Publicado en Codalario el 21-IV-2015.

viernes, 5 de diciembre de 2014

«Herreweghe es...» | Crítica, en Codalario, del disco que Harmonia Mundi reedita con uno de los Lassus de Herreweghe

Herreweghe es para Lassus
Harmonia Mundi rescata, para su serie Heritage, un doble álbum extraordinario en el que Philippe Herreweghe y su Collegium Vocale Gent presentan un Lassus monumental.

Psalmi Davidis Pœnitentiales. Música de Orlande de Lassus. Collegium Vocale Gent | Philippe Herreweghe. Harmonia Mundi | Heritage, 2 CDs [HMY 2921831.32], 2014. T.T.: 139:18.


    Mucho se habla sobre la especial conexión existente en algunas ocasiones entre intérprete y compositor. Esto es, que de vez en cuando parece salir un intérprete especialmente dotado para la praxis de la obra de un determinado compositor, lo que para algunos es, en realidad, una especie de conexión casi extracorpórea entre ambos. Así como Karajan parecía tenerla con Beethoven, o Abbado con Mozart, no es algo que se produzca únicamente en el mundo de las grandes orquestas y el repertorio romántico y postromántico; en el terreno de las interpretaciones históricas también sucede. Sin entrar a asumir que existe una conexión no razonada y casi espiritual –como algunos quieren ver–, sino más bien una capacidad más notable para la interpretación de un compositor dado basada, obviamente, en un interés especial por dicho compositor, así como un conocimiento profundo del estilo, de su obra y del contexto general que rodean a la misma y al compositor, es cierto que se dan casos célebres, especialmente para la música de Johann Sebastian Bach, como John Eliot Gardiner o Ton Koopman. También pasa con Antonio Vivaldi, Claudio Monteverdi y otros muchos compositores. Incluso llega a pasar con la polifonía renacentista. Así, a Peter Phillips o Paul Van Nevel se les llega a asociar de manera indisoluble y casi espiritual con algunos maestros concretos de los siglos XV y XVI. Para el caso que nos ocupa, el del director belga Philippe Herreweghe, existe primeramente una relación directa que es en la cualquier leve conocedor de su carrera se detendrá de manera automática: Bach. Y así es, Herreweghe es sin duda uno de los paladines de la defensa de la obra del Kantor y uno de los que mejores resultados consiguen –en mi opinión su Bach es el más expresivo y emocionante de cuántos se hayan grabado–.

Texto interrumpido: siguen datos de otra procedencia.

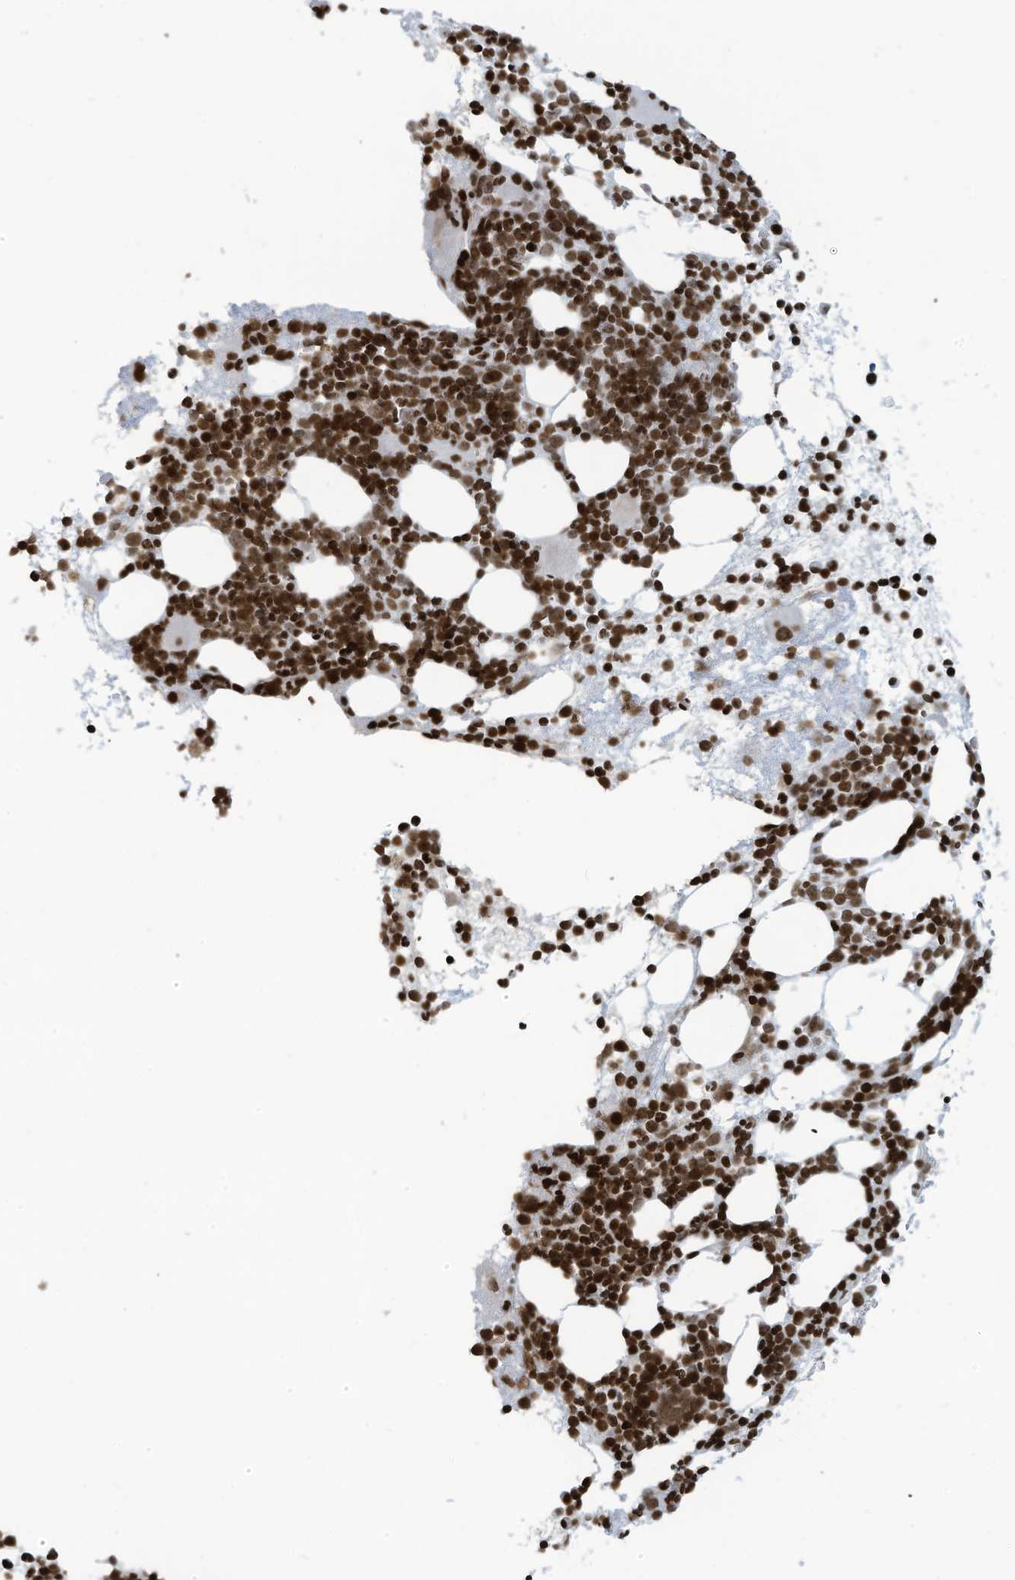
{"staining": {"intensity": "strong", "quantity": ">75%", "location": "nuclear"}, "tissue": "bone marrow", "cell_type": "Hematopoietic cells", "image_type": "normal", "snomed": [{"axis": "morphology", "description": "Normal tissue, NOS"}, {"axis": "topography", "description": "Bone marrow"}], "caption": "Immunohistochemical staining of benign human bone marrow reveals strong nuclear protein positivity in about >75% of hematopoietic cells.", "gene": "ADI1", "patient": {"sex": "female", "age": 57}}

     Menos sabrán, sin embargo, que existe otro compositor al que el belga está unido de una manera realmente estrecha. No es otro que Orlande de Lassus [1532-1594], el compositor más importante de la quinta generación de franco-flamencos, y sin duda alguna uno de los mayores exponentes de la polifonía vocal de todos los tiempos. Herreweghe ha sido uno de los intérpretes que más atención ha prestado a su figura, consiguiendo además unos resultados sobresalientes. Además de un disco centrado en su Moduli quinis vocibus –para Astrée–, fue en la época de Harmonia Mundi cuando él y sus conjuntos grabaron cuatro álbumes centrados en algunas de sus grandes obras: Lagrime di San Pietro, Cantiones Sacræ sex vocum, Hieremiæ prophetæ lamentationes y Psalmi Davidis Pœnitentiales. Este último es precisamente el registro doble que presentamos en estas líneas. Elegido por la discográfica francesa para formar parte de su nueva serie hmHeritage –que rescata grabaciones de algunas de las grandes producciones llevadas a cabo por Harmonia Mundi, tanto en óperas, oratorios o grandes ciclos sacros, y que hasta el momento cuenta con seis títulos dedicados a Monteverdi, Cavalli, Gluck, Mendelssohn, Händel y Lassus–, supone uno de los grandes hitos en la discografía dedicada a la obra del franco-flamenco.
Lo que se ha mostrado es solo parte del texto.